Tea help build strong arteries. If you want your arteries to stay healthy and without any clogs, a cup of tea can be helpful. In a recent medical study, volunteers drank about three cups of black tea regularly After four weeks; their arteries opposed the accumulation of cholesterol. One more study showed that the more tea people drink, the least likely they were to experience atherosclerosis, a buildup of plaque in the arteries.
Tea lowers cholesterol. High cholesterol increases your risk of heart disease, but regular tea consumption may help keep cholesterol under control.

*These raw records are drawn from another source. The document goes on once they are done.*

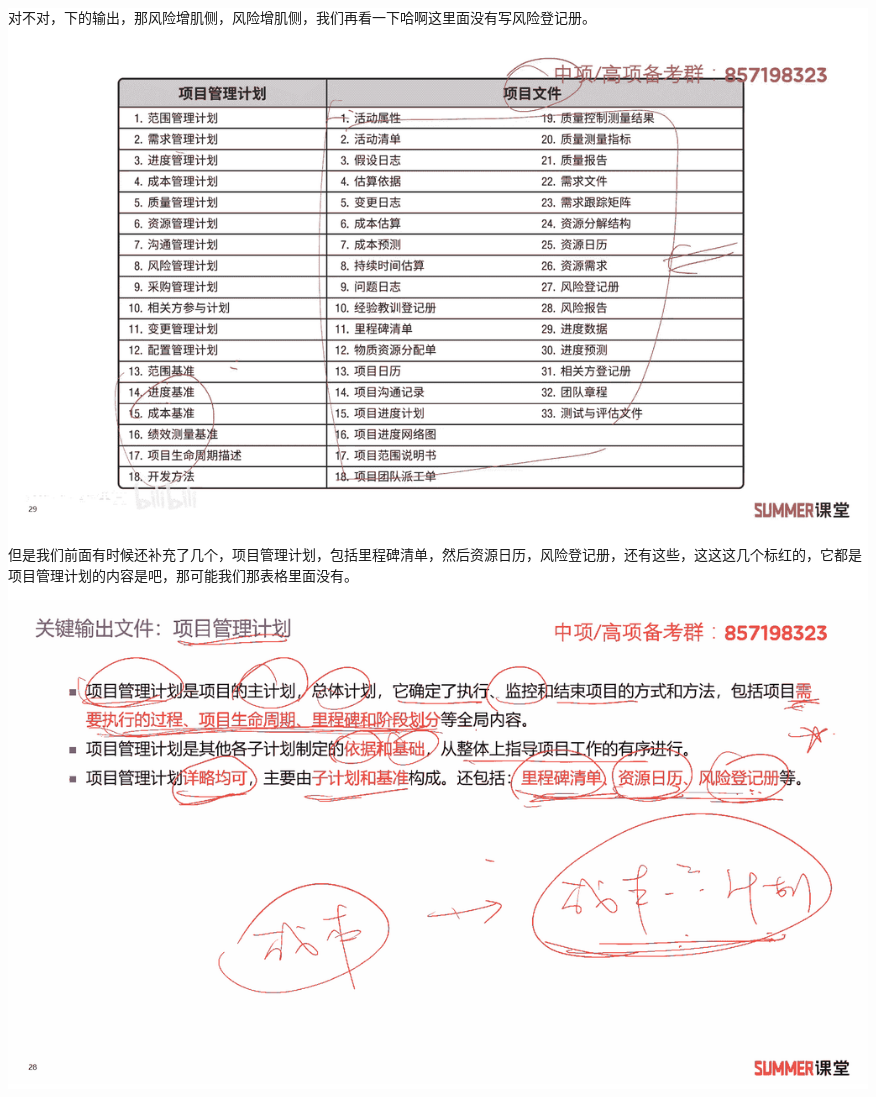 对不对，下的输出，那风险增肌侧，风险增肌侧，我们再看一下哈啊这里面没有写风险登记册。

![](img/ec65bd95f72e0a597258f51ac25d4e90_19.png)

但是我们前面有时候还补充了几个，项目管理计划，包括里程碑清单，然后资源日历，风险登记册，还有这些，这这这几个标红的，它都是项目管理计划的内容是吧，那可能我们那表格里面没有。



![](img/ec65bd95f72e0a597258f51ac25d4e90_21.png)
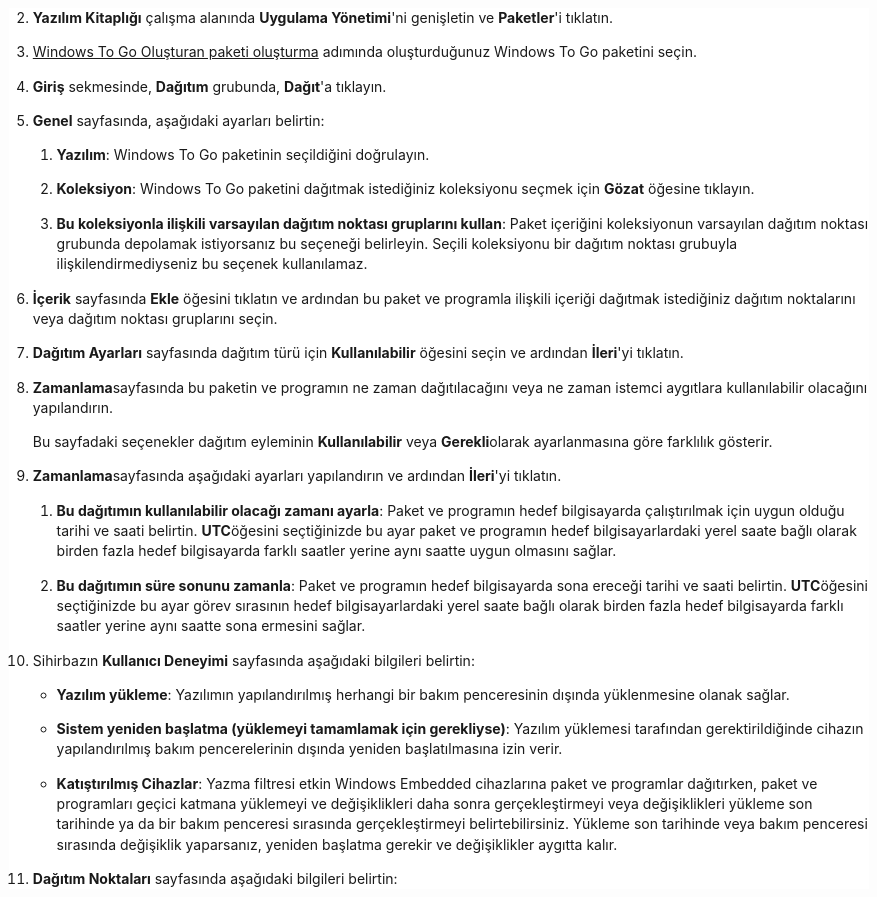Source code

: 2.  **Yazılım Kitaplığı** çalışma alanında **Uygulama Yönetimi**'ni genişletin ve **Paketler**'i tıklatın.  

3.  [Windows To Go Oluşturan paketi oluşturma](#BKMK_CreatePackage) adımında oluşturduğunuz Windows To Go paketini seçin.  

4.  **Giriş** sekmesinde, **Dağıtım** grubunda, **Dağıt**'a tıklayın.  

5.  **Genel** sayfasında, aşağıdaki ayarları belirtin:  

    1.  **Yazılım**: Windows To Go paketinin seçildiğini doğrulayın.  

    2.  **Koleksiyon**: Windows To Go paketini dağıtmak istediğiniz koleksiyonu seçmek için **Gözat** öğesine tıklayın.  

    3.  **Bu koleksiyonla ilişkili varsayılan dağıtım noktası gruplarını kullan**: Paket içeriğini koleksiyonun varsayılan dağıtım noktası grubunda depolamak istiyorsanız bu seçeneği belirleyin. Seçili koleksiyonu bir dağıtım noktası grubuyla ilişkilendirmediyseniz bu seçenek kullanılamaz.  

6.  **İçerik** sayfasında **Ekle** öğesini tıklatın ve ardından bu paket ve programla ilişkili içeriği dağıtmak istediğiniz dağıtım noktalarını veya dağıtım noktası gruplarını seçin.  

7.  **Dağıtım Ayarları** sayfasında dağıtım türü için **Kullanılabilir** öğesini seçin ve ardından **İleri**'yi tıklatın.  

8.  **Zamanlama**sayfasında bu paketin ve programın ne zaman dağıtılacağını veya ne zaman istemci aygıtlara kullanılabilir olacağını yapılandırın.  

     Bu sayfadaki seçenekler dağıtım eyleminin **Kullanılabilir** veya **Gerekli**olarak ayarlanmasına göre farklılık gösterir.  

9. **Zamanlama**sayfasında aşağıdaki ayarları yapılandırın ve ardından **İleri**'yi tıklatın.  

    1.  **Bu dağıtımın kullanılabilir olacağı zamanı ayarla**: Paket ve programın hedef bilgisayarda çalıştırılmak için uygun olduğu tarihi ve saati belirtin. **UTC**öğesini seçtiğinizde bu ayar paket ve programın hedef bilgisayarlardaki yerel saate bağlı olarak birden fazla hedef bilgisayarda farklı saatler yerine aynı saatte uygun olmasını sağlar.  

    2.  **Bu dağıtımın süre sonunu zamanla**: Paket ve programın hedef bilgisayarda sona ereceği tarihi ve saati belirtin. **UTC**öğesini seçtiğinizde bu ayar görev sırasının hedef bilgisayarlardaki yerel saate bağlı olarak birden fazla hedef bilgisayarda farklı saatler yerine aynı saatte sona ermesini sağlar.  

10. Sihirbazın **Kullanıcı Deneyimi** sayfasında aşağıdaki bilgileri belirtin:  

    -   **Yazılım yükleme**: Yazılımın yapılandırılmış herhangi bir bakım penceresinin dışında yüklenmesine olanak sağlar.  

    -   **Sistem yeniden başlatma (yüklemeyi tamamlamak için gerekliyse)**: Yazılım yüklemesi tarafından gerektirildiğinde cihazın yapılandırılmış bakım pencerelerinin dışında yeniden başlatılmasına izin verir.  

    -   **Katıştırılmış Cihazlar**: Yazma filtresi etkin Windows Embedded cihazlarına paket ve programlar dağıtırken, paket ve programları geçici katmana yüklemeyi ve değişiklikleri daha sonra gerçekleştirmeyi veya değişiklikleri yükleme son tarihinde ya da bir bakım penceresi sırasında gerçekleştirmeyi belirtebilirsiniz. Yükleme son tarihinde veya bakım penceresi sırasında değişiklik yaparsanız, yeniden başlatma gerekir ve değişiklikler aygıtta kalır.  

11. **Dağıtım Noktaları** sayfasında aşağıdaki bilgileri belirtin:  
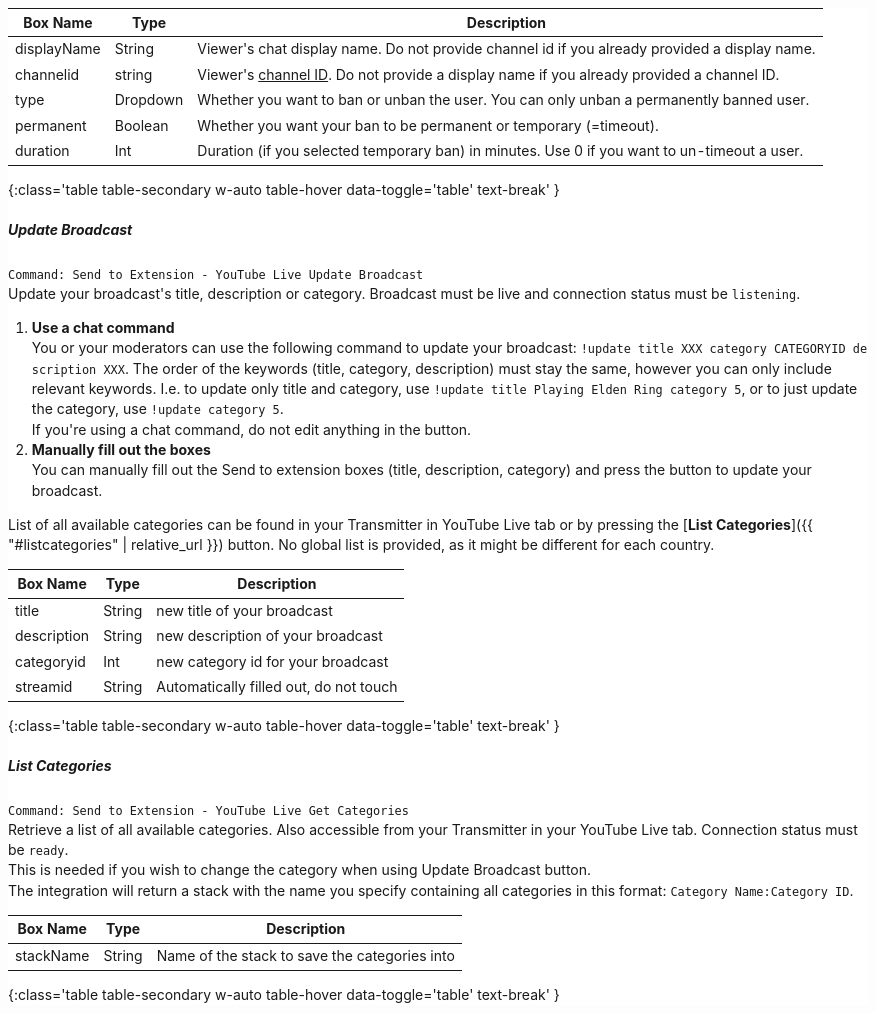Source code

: | Box Name | Type | Description | 
|-------|--------|--------
|displayName|String|Viewer's chat display name. Do not provide channel id if you already provided a display name.|
|channelid | string | Viewer's [channel ID](https://commentpicker.com/youtube-channel-id.php). Do not provide a display name if you already provided a channel ID.
|type|Dropdown|Whether you want to ban or unban the user. You can only unban a permanently banned user. 
|permanent|Boolean| Whether you want your ban to be permanent or temporary (=timeout).
|duration|Int|Duration (if you selected temporary ban) in minutes. Use 0 if you want to un-timeout a user. 
{:class='table table-secondary w-auto table-hover data-toggle='table' text-break' }

##### Update Broadcast
`Command: Send to Extension - YouTube Live Update Broadcast`\
Update your broadcast's title, description or category. Broadcast must be live and connection status must be `listening`.
1. **Use a chat command**\
You or your moderators can use the following command to update your broadcast: `!update title XXX category CATEGORYID description XXX`. The order of the keywords (title, category, description) must stay the same, however you can only include relevant keywords. I.e. to update only title and category, use `!update title Playing Elden Ring category 5`, or to just update the category, use `!update category 5`.\
If you're using a chat command, do not edit anything in the button.
2. **Manually fill out the boxes**\
You can manually fill out the Send to extension boxes (title, description, category) and press the button to update your broadcast.  

List of all available categories can be found in your Transmitter in YouTube Live tab or by pressing the [**List Categories**]({{ "#listcategories" | relative_url }}) button. No global list is provided, as it might be different for each country. 

| Box Name | Type | Description | 
|-------|--------|--------
|title|String|new title of your broadcast
|description|String|new description of your broadcast|
|categoryid|Int|new category id for your broadcast|
|streamid|String|Automatically filled out, do not touch
{:class='table table-secondary w-auto table-hover data-toggle='table' text-break' }

##### List Categories
`Command: Send to Extension - YouTube Live Get Categories`\
Retrieve a list of all available categories. Also accessible from your Transmitter in your YouTube Live tab. Connection status must be `ready`.\
This is needed if you wish to change the category when using Update Broadcast button.\
The integration will return a stack with the name you specify containing all categories in this format: `Category Name:Category ID`. 

| Box Name | Type | Description | 
|-------|--------|--------
|stackName|String|Name of the stack to save the categories into|
{:class='table table-secondary w-auto table-hover data-toggle='table' text-break' }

According to a Japanese study, people who drink tea over the course of more than five years showed that sipping several cups a day reduced cholesterol and triglyceride levels significantly.
Tea help control weight. New research suggests that green tea could also help reduce your risk of heart disease by improving to control your weight.
In one medical report, young men used two capsules of green tea supplements as well as caffeine, caffeine alone, or a placebo at each meal for six weeks. The men who consumed the green tea supplements burned extra calories in a 24-hour period, unlike the other men. There is apparently no significant difference between the caffeine-only group and the placebo group.
If additional research support this finding, green tea might end up being a healthy component of a balanced weight reducing plan. And compared to caffeine and ephedra, another typical ingredient in fat burning supplements, green tea doesn't increase heart rate and blood pressure levels.
Drinking tea won't make up for an unhealthy lifestyle, but unwinding with a cup of tea is a simple, rewarding way to maintain your heart healthy.